Vince McMahon will pay $1.7 million to settle SEC allegations over hush money agreements
The Securities and Exchange Commission said it has settled charges against former World Wrestling Entertainment mogul Vince McMahon for allegedly violating federal securities laws by failing to disclose a pair of settlement agreements to WWE worth $10.5 million.
The SEC said Friday that the settlement agreements, made in 2019 and 2022, were executed without the knowledge of WWE’s board, legal department, accountants or auditor and “circumvented WWE’s system of internal accounting controls and caused material misstatements in WWE’s 2018 and 2021 financial statements.”
“Company executives cannot enter into material agreements on behalf of the company they serve and withhold that information from the company’s control functions and auditor,” Thomas P. Smith Jr., associate director in the SEC’s New York regional office, said in a statement.
McMahon will pay over $1.7 million in a civil penalty and in reimbursement to WWE. McMahon agreed to the settlement without admitting or denying the agency’s findings.

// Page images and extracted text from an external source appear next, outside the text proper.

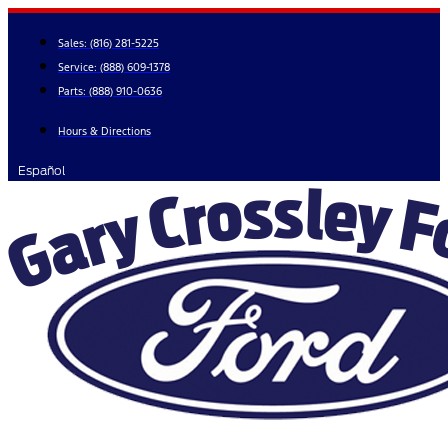
Skip
to
Sales:
(816) 281-5225
content
Service:
(888) 609-1378
Parts:
(888) 910-0636
Hours & Directions
Español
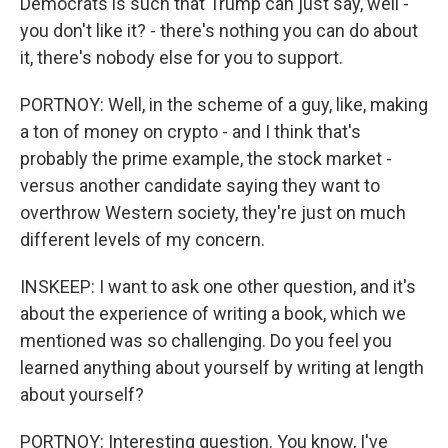
Democrats is such that Trump can just say, well -
you don't like it? - there's nothing you can do about
it, there's nobody else for you to support.
PORTNOY: Well, in the scheme of a guy, like, making
a ton of money on crypto - and I think that's
probably the prime example, the stock market -
versus another candidate saying they want to
overthrow Western society, they're just on much
different levels of my concern.
INSKEEP: I want to ask one other question, and it's
about the experience of writing a book, which we
mentioned was so challenging. Do you feel you
learned anything about yourself by writing at length
about yourself?
PORTNOY: Interesting question. You know, I've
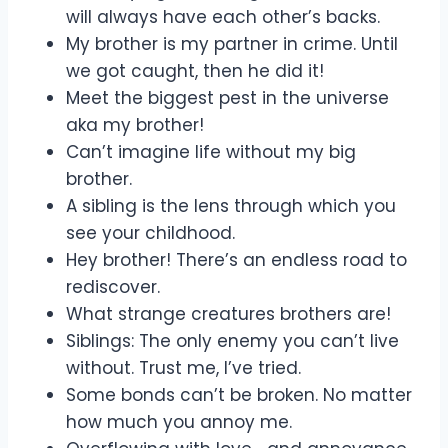
will always have each other’s backs.
My brother is my partner in crime. Until
we got caught, then he did it!
Meet the biggest pest in the universe
aka my brother!
Can’t imagine life without my big
brother.
A sibling is the lens through which you
see your childhood.
Hey brother! There’s an endless road to
rediscover.
What strange creatures brothers are!
Siblings: The only enemy you can’t live
without. Trust me, I’ve tried.
Some bonds can’t be broken. No matter
how much you annoy me.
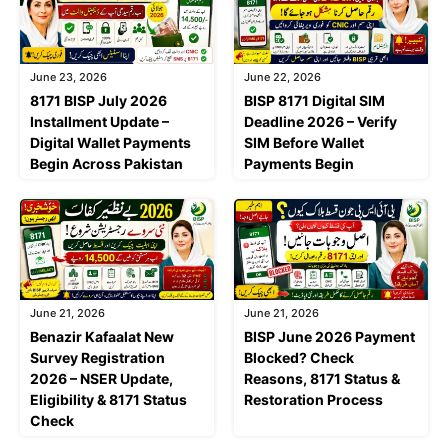
June 23, 2026
June 22, 2026
8171 BISP July 2026
BISP 8171 Digital SIM
Installment Update –
Deadline 2026 – Verify
Digital Wallet Payments
SIM Before Wallet
Begin Across Pakistan
Payments Begin
June 21, 2026
June 21, 2026
Benazir Kafaalat New
BISP June 2026 Payment
Survey Registration
Blocked? Check
2026 – NSER Update,
Reasons, 8171 Status &
Eligibility & 8171 Status
Restoration Process
Check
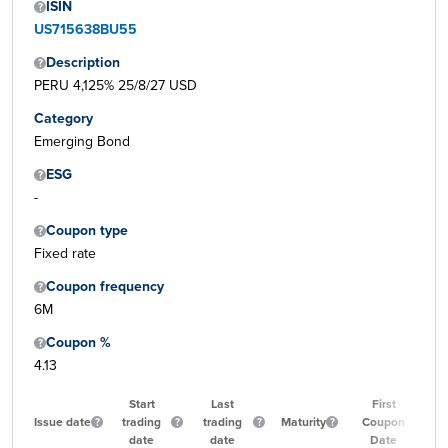
ISIN
US715638BU55
Description
PERU 4,125% 25/8/27 USD
Category
Emerging Bond
ESG
-
Coupon type
Fixed rate
Coupon frequency
6M
Coupon %
4.13
Start
Last
First
Issue date
trading
trading
Maturity
Coupon
date
date
Date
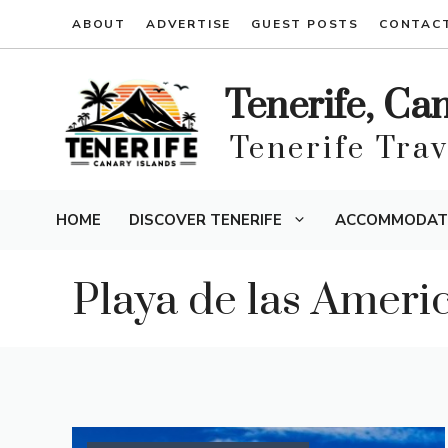
Skip
ABOUT
ADVERTISE
GUEST POSTS
CONTAC
to
content
Tenerife, Ca
Tenerife Tra
HOME
DISCOVER TENERIFE
ACCOMMODAT
Playa de las Ameri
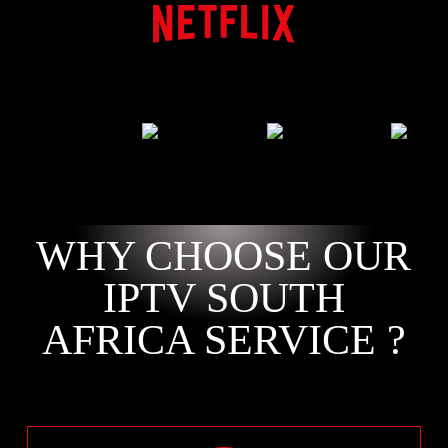
WHY CHOOSE OUR
IPTV SOUTH
AFRICA SERVICE ?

“The case is closed. Today ends nearly three years of investigation by different governmental agencies,” McMahon posted on X. “There has been a great deal of speculation about what exactly the government was investigating and what the outcome would be. As today’s resolution shows, much of that speculation was misguided and misleading. In the end, there was never anything more to this than minor accounting errors with regard to some personal payments that I made several years ago while I was CEO of WWE. I’m thrilled that I can now put all this behind me.”
Throughout his controversial career, McMahon has faced odds and weathered various scandals while building the world’s largest professional wrestling operation.
According to the SEC, the settlement agreements required McMahon to pay $3 million to a former female employee and $7.5 million to a female contractor; in exchange they would not disclose their allegations of misconduct, relationship or file claims against McMahon or WWE.
The agency said WWE overstated its 2018 income by some 8% and its 2021 net income by about 1.7%
In 2022, an investigation by WWE’s board found that McMahon made at least $14.6 million in payments between 2006 and 2022 for “alleged misconduct,” according to regulatory filings.
The settlements were made to women, including WWE employees, who alleged that McMahon initiated unwanted sexual contact and coerced women into performing sexual acts; in one case a woman claimed that McMahon sent her unsolicited nude photos of himself, as first reported by the Wall Street Journal.
The allegations sparked investigations by the Justice Department and the SEC.
McMahon had issued statements denying the allegations. “I am confident that the government’s investigation will be resolved without any findings of wrongdoing,” McMahon said at the time in a statement to The Times.
Although McMahon denied the allegations that he had paid hush money to squash sexual misconduct claims, he stepped down from WWE in 2022. However, the following January he orchestrated his return as chairman.
On Monday, WWE “Raw” will stream exclusively on Netflix. The wrestling franchise is hoping for a huge global and multigenerational audience following years of success on TV and drama inside and outside the ring.
In April 2023, he agreed to merge WWE with the Ultimate Fighting Championship to form a new publicly traded company, TKO Group Holdings, worth $21.4 billion. The new entity launched that September. It is controlled by Endeavor Group, the entertainment giant headed by Hollywood power broker Ari Emanuel. McMahon stayed on as executive chairman of the board.
Within months, however, McMahon once against stepped down from the company after a former WWE employee, Janel Grant, sued the company, McMahon and former head of talent relations John Laurinaitis, alleging sexual assault, trafficking and emotional abuse. Grant claimed that McMahon agreed to pay her $3 million in exchange for her silence.
At the time of Grant’s suit, a spokesperson for McMahon said in a statement to The Times that her lawsuit was “replete with lies, obscene made-up instances that never occurred, and a vindictive distortion of the truth.”
“During his time leading WWE, Vince McMahon acted as if rules did not apply to him, and now we have confirmation that he repeatedly broke the law to cover up his horrifying behavior, including human trafficking,” Ann Callis, Grant’s attorney, said in a statement Friday. “The SEC’s charges prove that the NDA [nondisclosure agreement] Vince McMahon coerced Ms. Grant into signing violates the law, and therefore her case must be heard in court.”